Furthermore, most alerts don't even give users more choices than "OK." They are just messages that the web site programmer has decided you REALLY MUST READ RIGHT NOW, and TELL ME WHEN YOU ARE DONE READING IT. Or no more fun for you. Javascript alerts are lazy alternatives to error pages. If you really want a user to read your error message, show them a page with nothing on it except your message, with a link back to continue. At least they can use the back button.

You don't really have any idea what a web browser implementation of alerts is going to be like. Sure, you know what MSIE will do, and maybe you also know firefox. What about Safari? Opera on Linux? A mobile browser? What about somebody with dual monitors? It's very likely, that in many cases, an alert box will not look like the rest of your site, and might even end up hidden behind another window. That's a fun experience for a user.
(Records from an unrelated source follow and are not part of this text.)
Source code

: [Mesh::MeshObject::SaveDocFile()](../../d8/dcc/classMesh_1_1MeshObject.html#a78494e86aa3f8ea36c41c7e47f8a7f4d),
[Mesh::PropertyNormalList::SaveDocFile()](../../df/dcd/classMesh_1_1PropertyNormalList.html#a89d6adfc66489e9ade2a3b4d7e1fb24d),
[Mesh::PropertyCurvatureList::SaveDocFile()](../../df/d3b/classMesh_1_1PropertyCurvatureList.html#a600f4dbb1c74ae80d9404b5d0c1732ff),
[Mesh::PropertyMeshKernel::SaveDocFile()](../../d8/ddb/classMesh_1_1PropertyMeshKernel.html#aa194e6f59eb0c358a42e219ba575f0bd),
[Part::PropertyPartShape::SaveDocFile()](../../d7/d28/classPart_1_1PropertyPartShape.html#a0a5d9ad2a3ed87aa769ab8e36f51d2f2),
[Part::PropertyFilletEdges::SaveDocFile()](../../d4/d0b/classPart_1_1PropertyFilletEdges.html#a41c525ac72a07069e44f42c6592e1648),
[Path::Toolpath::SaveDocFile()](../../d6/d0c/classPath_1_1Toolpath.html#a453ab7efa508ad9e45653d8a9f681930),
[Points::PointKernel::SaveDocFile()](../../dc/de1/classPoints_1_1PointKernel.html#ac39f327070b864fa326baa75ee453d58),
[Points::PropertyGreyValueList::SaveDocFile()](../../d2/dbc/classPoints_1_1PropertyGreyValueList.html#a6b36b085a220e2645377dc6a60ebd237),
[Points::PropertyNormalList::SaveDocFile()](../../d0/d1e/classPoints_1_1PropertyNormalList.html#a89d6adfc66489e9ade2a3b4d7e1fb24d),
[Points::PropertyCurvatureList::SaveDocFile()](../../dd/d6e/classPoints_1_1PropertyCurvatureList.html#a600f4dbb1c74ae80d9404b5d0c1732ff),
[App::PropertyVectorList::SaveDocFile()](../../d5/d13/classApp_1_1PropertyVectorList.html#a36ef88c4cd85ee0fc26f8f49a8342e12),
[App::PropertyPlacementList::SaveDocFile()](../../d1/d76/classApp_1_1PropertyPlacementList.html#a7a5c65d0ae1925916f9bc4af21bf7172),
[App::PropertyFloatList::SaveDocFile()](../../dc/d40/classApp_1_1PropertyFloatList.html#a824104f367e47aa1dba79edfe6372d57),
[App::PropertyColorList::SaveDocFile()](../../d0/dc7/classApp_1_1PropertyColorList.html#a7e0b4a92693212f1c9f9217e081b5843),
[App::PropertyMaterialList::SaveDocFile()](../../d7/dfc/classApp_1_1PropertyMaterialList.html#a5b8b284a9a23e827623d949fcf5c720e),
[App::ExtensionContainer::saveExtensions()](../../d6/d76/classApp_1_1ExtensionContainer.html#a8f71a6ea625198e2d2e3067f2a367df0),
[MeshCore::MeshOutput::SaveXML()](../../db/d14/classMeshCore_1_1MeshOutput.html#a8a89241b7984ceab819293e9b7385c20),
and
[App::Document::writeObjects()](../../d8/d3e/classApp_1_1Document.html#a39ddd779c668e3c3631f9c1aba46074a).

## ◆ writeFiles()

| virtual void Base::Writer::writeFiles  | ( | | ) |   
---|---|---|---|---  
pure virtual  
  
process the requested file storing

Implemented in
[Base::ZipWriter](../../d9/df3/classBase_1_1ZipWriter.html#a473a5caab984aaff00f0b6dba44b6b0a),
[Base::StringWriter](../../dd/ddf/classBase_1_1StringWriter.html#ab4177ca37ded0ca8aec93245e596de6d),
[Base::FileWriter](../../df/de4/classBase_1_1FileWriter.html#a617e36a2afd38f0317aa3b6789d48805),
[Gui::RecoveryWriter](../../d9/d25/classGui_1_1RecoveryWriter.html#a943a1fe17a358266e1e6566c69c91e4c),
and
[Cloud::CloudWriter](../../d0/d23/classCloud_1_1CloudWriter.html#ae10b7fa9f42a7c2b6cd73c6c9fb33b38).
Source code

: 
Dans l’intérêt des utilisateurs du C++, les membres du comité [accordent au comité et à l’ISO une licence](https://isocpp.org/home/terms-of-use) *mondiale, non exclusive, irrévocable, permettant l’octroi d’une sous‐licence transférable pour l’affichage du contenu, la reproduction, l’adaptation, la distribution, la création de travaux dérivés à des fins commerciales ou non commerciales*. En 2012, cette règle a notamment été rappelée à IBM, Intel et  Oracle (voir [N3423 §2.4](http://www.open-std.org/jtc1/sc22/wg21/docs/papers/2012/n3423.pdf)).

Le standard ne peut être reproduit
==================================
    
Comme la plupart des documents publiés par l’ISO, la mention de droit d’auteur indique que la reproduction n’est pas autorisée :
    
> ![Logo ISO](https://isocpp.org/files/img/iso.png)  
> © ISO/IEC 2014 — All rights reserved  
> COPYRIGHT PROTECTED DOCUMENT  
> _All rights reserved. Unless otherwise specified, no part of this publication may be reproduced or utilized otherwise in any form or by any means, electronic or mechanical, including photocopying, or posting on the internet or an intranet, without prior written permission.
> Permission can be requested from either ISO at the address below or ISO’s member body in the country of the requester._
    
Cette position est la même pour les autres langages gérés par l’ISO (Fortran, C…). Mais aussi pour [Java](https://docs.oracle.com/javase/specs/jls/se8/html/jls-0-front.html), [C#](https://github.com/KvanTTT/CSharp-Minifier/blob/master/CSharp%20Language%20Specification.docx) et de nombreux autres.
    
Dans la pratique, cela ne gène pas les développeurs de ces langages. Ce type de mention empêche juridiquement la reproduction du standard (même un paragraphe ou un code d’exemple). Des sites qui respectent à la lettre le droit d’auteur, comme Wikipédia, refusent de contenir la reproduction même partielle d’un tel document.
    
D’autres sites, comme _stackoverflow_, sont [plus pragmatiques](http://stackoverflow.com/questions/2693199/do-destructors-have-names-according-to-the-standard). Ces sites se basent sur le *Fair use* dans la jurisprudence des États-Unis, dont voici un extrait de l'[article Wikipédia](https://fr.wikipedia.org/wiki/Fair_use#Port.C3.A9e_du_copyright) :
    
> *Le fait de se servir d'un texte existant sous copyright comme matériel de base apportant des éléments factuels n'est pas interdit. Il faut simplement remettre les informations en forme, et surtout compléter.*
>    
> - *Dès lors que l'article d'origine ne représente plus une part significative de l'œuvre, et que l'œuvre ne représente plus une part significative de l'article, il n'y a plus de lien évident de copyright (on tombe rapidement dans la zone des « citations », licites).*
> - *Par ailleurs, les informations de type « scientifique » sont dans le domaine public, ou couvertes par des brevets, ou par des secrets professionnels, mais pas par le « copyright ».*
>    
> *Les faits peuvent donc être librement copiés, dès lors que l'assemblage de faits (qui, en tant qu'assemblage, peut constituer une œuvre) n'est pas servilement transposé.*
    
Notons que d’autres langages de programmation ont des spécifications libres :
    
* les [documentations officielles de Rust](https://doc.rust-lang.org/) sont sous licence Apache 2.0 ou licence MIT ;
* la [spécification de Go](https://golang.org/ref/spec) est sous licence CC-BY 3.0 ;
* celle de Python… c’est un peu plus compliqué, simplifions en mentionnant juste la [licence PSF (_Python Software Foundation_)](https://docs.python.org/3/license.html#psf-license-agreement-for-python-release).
Then there is the worst case, the one that costs your business its marginal revenue and profits. That's what I ran into today, and it prompted this rant. Check out this screen:

screenshot

Looks pretty harmless right? I should just fix my credit card number and move on. But no, this is an infinite loop of JS alerts. I click OK, and I get the same error again. I can't go back, because the dialog is modal and has locked out all browser controls. I can't go forward. I have to actually kill the browser and start over. But guess what? I'm feeling vindictive and angry so I go to amazon and pay $20 more for my hard drives. Petty, but satisfying.